Bazarov paused--then replied:

"As we were passing the hut of your _starosta_ to-day (what a neat, pretty little place it looked!) you said to me: 'Not until every peasant shall have come to own such a place as this, and every one of us shall have contributed his mite to that end, will Russia attain perfection.' But, for my part, I abominate the scurvy churl for whom I am supposed to jump out of my skin, even though never a 'thank you' should I get from him for doing so. For why should he thank me? His _métier_ happens to be living in a white hut, and mine to be----"

"Come, come, Evgenii! One is almost forced to agree with those who accuse us of being unprincipled."

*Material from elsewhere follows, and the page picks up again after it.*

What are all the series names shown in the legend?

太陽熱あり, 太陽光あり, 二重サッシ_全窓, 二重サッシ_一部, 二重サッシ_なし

"You talk like your uncle. No such thing as principle exists. That you seem never to have divined. Instincts only exist, and upon them everything depends."

"How so?"

"Thus. We will take myself as an example. Owing to the nature of my instincts, I am prone to deny--I am prone to deny because my brain is so constituted. In the same way, if you were to ask me why I am interested in chemistry, and why you like apples, I should reply that the same reason holds good in each case--that our respective instincts are what they are. In other words, there exists between your instincts and mine a certain affinity. Deeper it is not given us to probe."

"Then is honour an instinct?"

"It is."

"Oh, Evgenii!" cried Arkady sorrowfully.